The minister of the Sacraments may be obligated at times, especially with regard to Baptism, Penance, and the Anointing of the Sick, to administer a Sacrament conditionally. Were he to do otherwise, he might be guilty either of irreverence for these sacred symbols, because the recipient lacks the requisites to receive them, or of depriving unjustly someone who needs them. He should not, for example, give the Anointing of the Sick absolutely to someone who is declared dead, lest the sacramental rite be administered disrespectfully and without effect, and yet he should not deprive the person, who may be only in deep coma, of the Sacrament.
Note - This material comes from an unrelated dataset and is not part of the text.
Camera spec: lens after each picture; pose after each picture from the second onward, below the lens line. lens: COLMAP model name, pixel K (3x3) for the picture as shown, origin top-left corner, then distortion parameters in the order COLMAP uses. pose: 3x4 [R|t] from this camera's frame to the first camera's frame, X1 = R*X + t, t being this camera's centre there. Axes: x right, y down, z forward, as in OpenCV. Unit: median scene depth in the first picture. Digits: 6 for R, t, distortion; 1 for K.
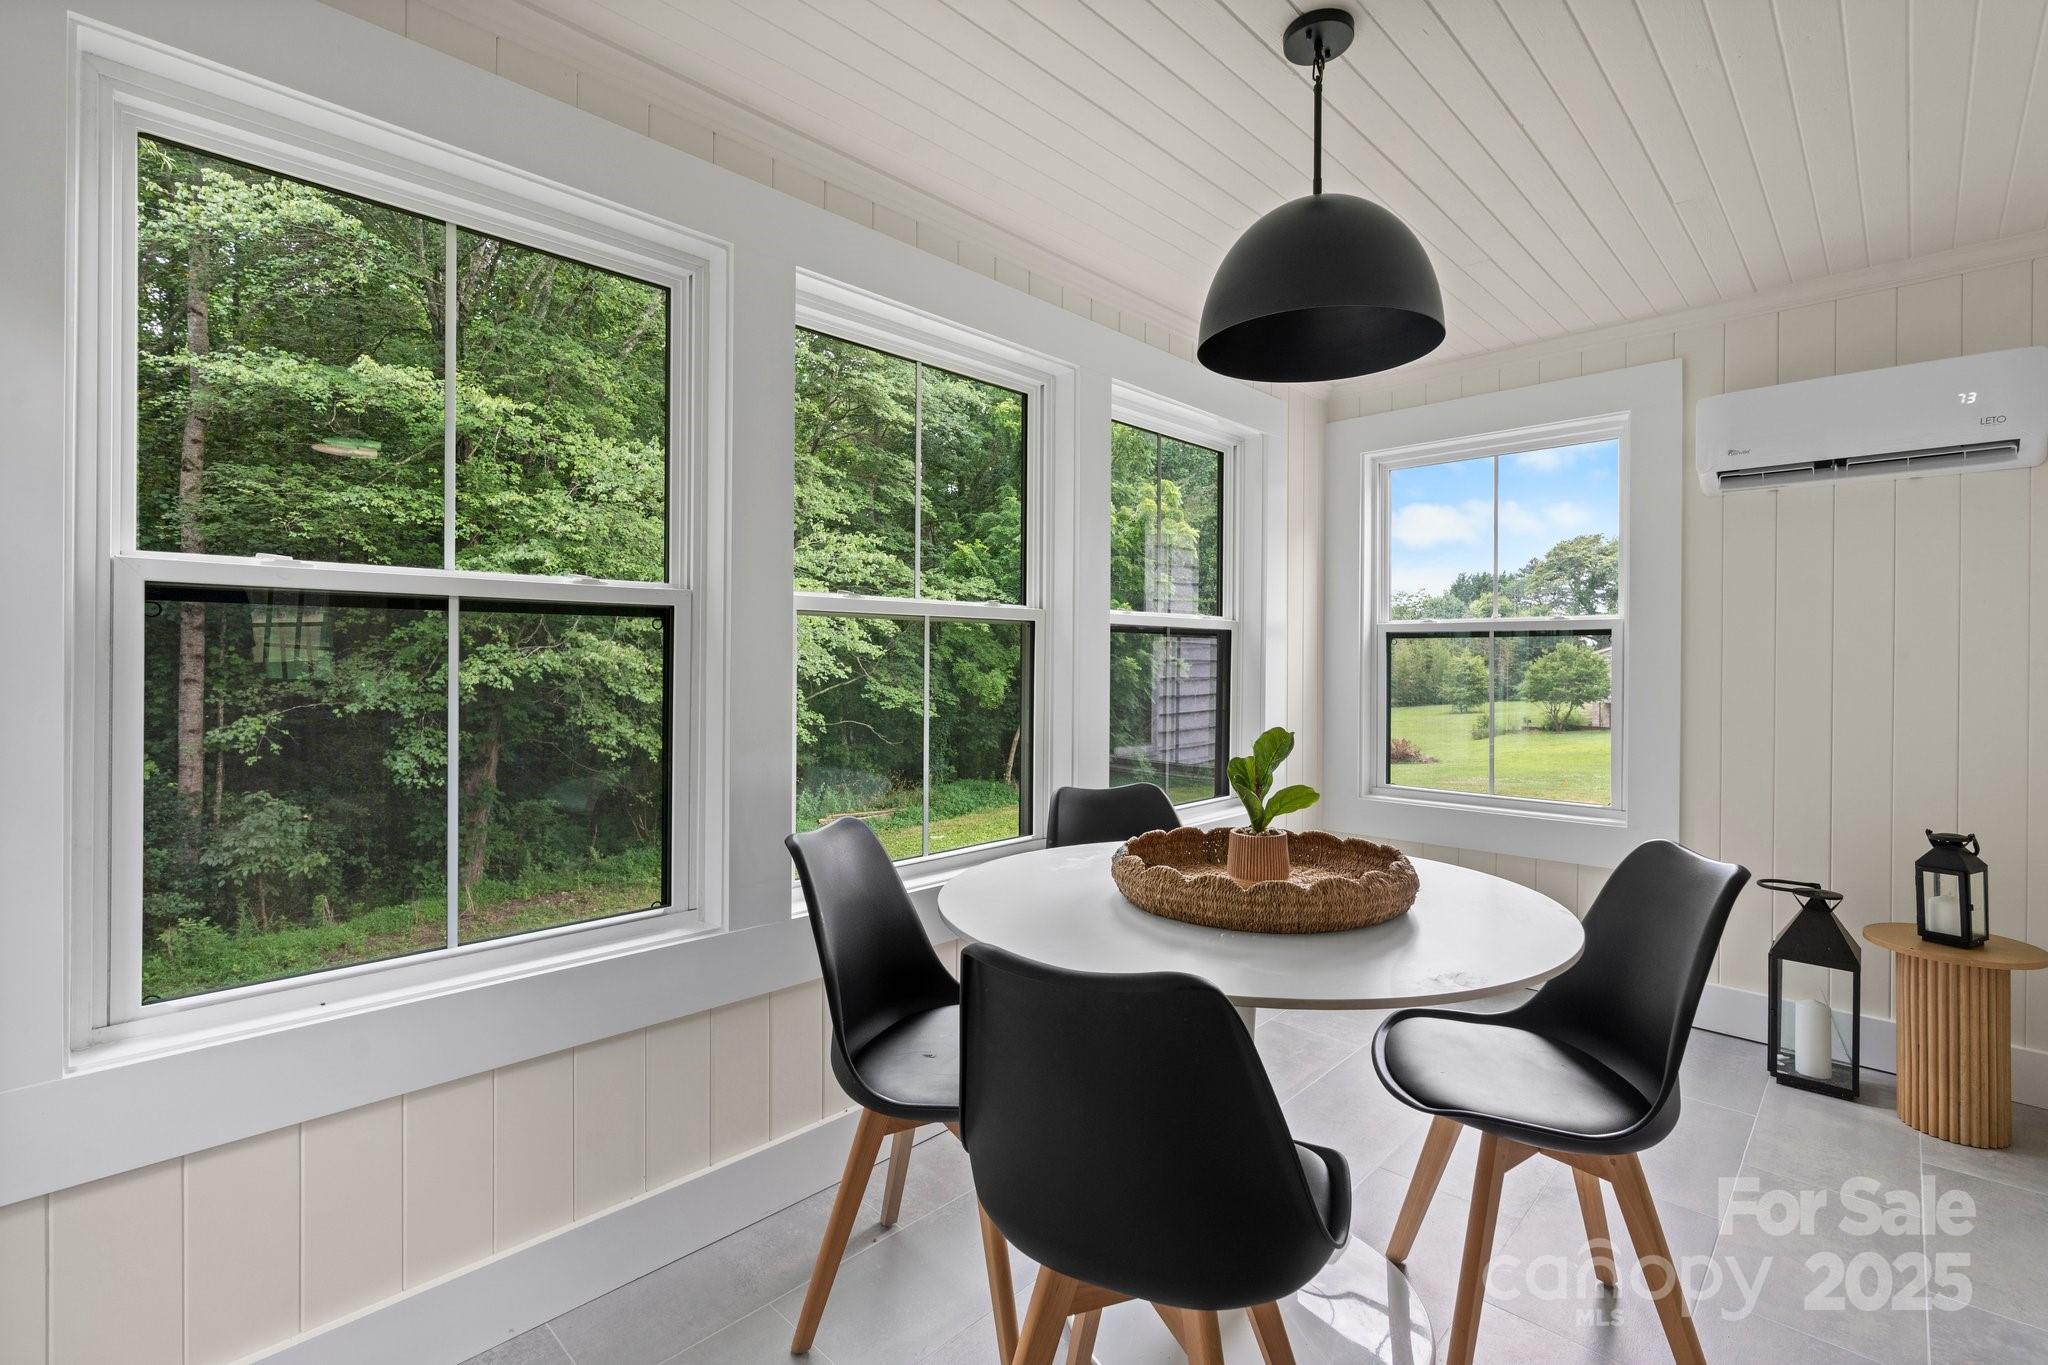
lens RADIAL K [[930.5, 0, 1002.5], [0, 930.5, 656.9], [0, 0, 1]] dist [-0.002116, -0.000081]
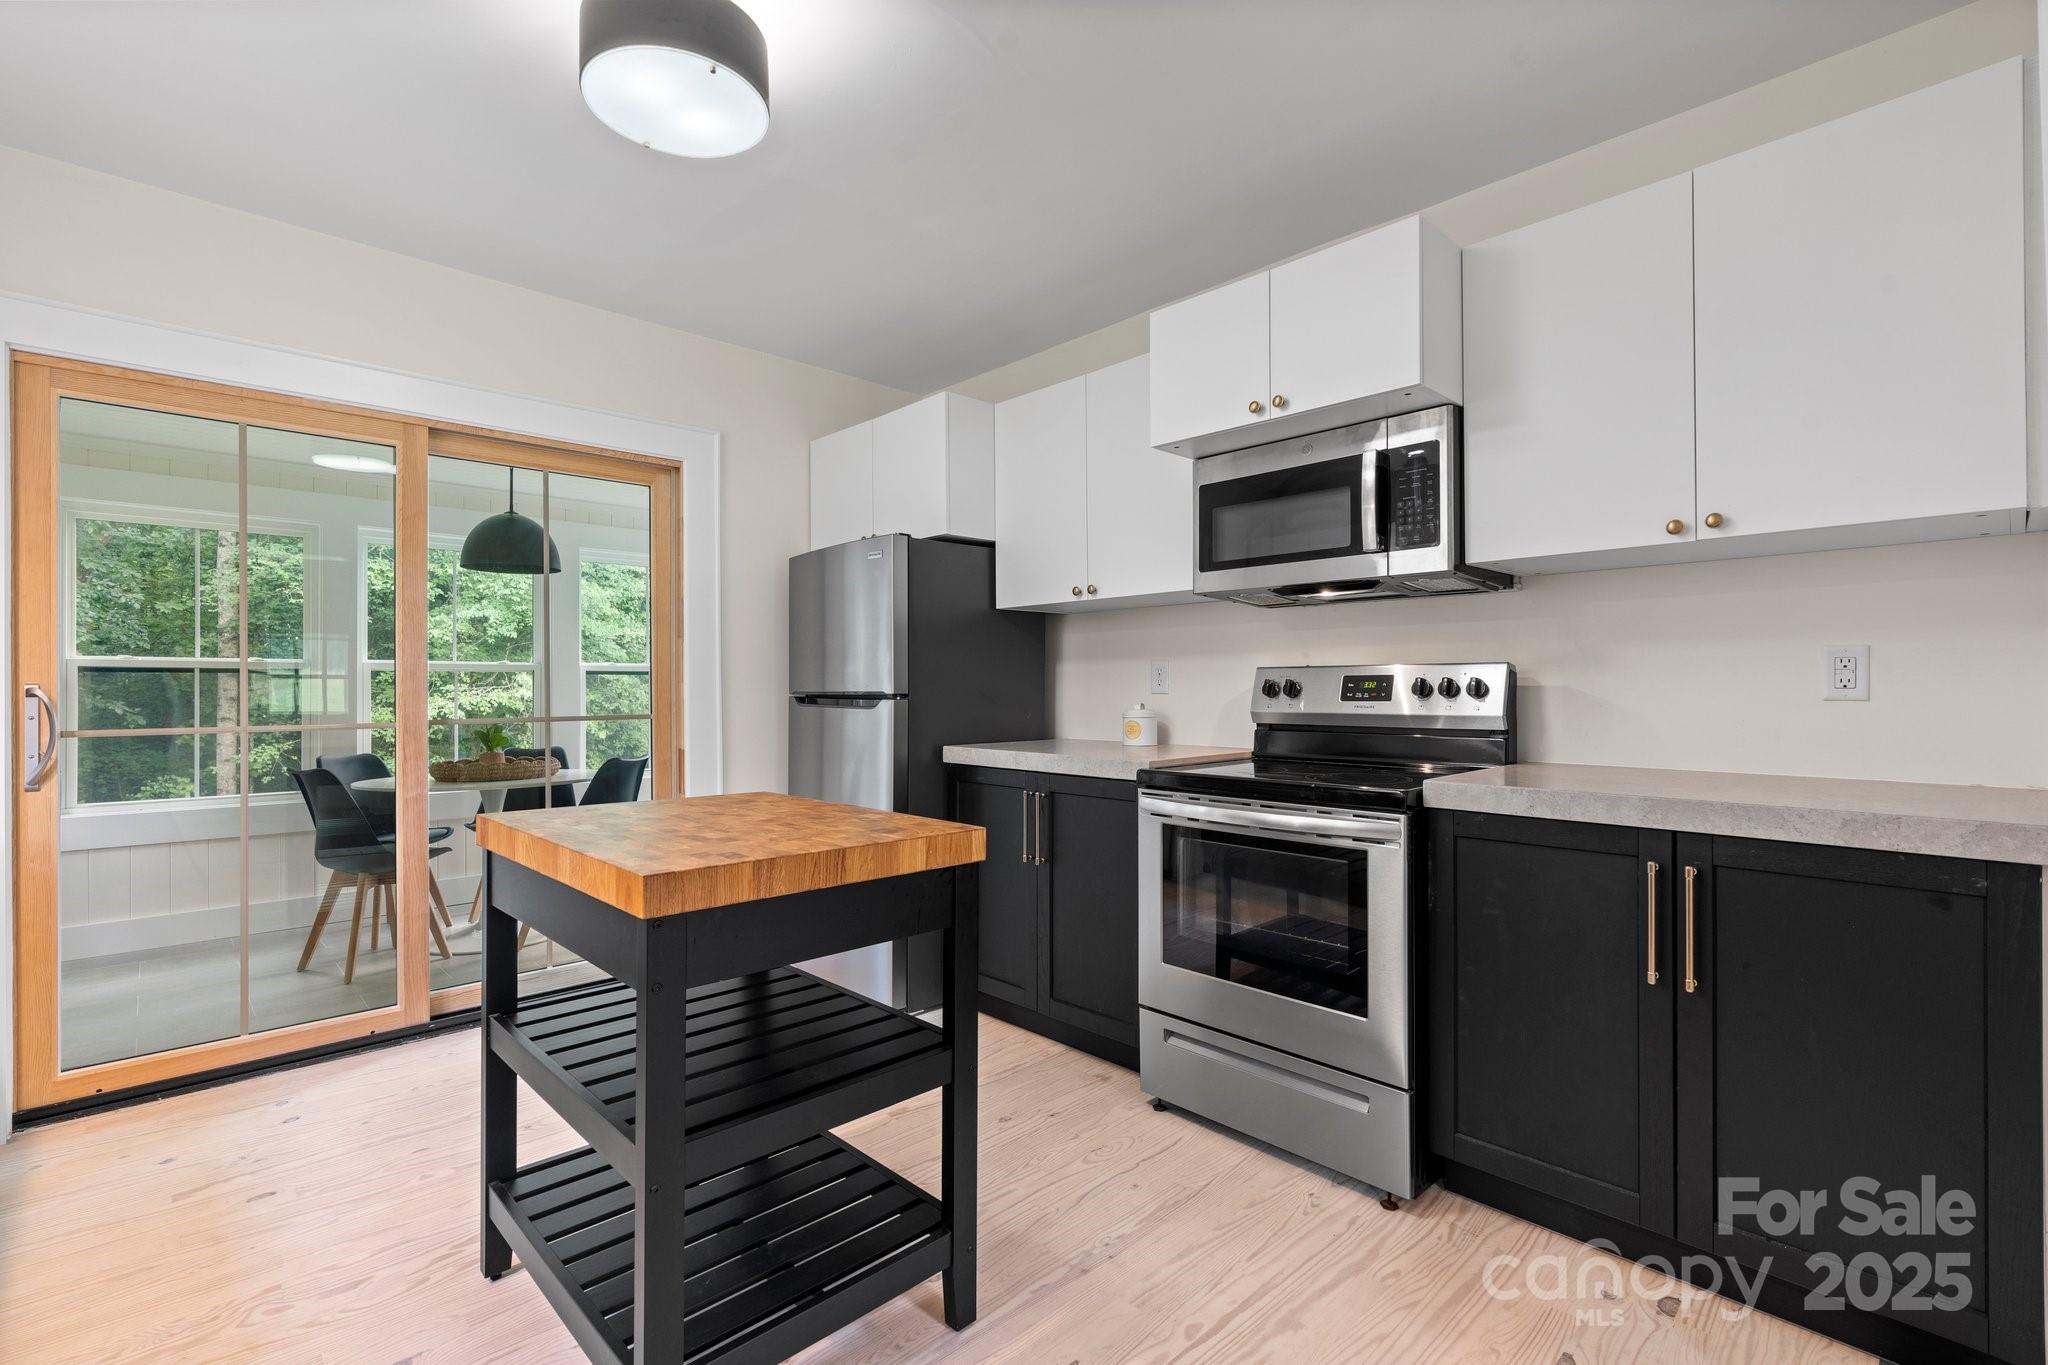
lens RADIAL K [[930.5, 0, 1019.1], [0, 930.5, 694.2], [0, 0, 1]] dist [-0.002116, -0.000081]
pose [[0.999106, -0.016184, -0.039067, 0.268615], [0.016384, 0.999854, 0.004790, 0.005539], [0.038984, -0.005426, 0.999225, -0.226843]]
By giving the Anointing of the Sick under the condition, "If you are capable" (of receiving it), he provides for the reception of the Sacrament, which will cause grace either then and there, if the recipient is properly disposed, or at reviviscence, if the recipient later disposes himself for the reception of grace. The intention of the minister must be to do as the Church does, namely, as Christ intended when He instituted the Sacraments as means of grace for those capable of being sanctified by them. The minister as a person has no power to administer Sacraments except so far as he conforms his intention to that of the Church. The Sacraments are Sacraments of the Church, of Christ and His Mystical Body (see sacraments, theology of).

Bibliography: h. davis, Moral and Pastoral Theology, 4 v. (rev. ed. New York l958) v.3.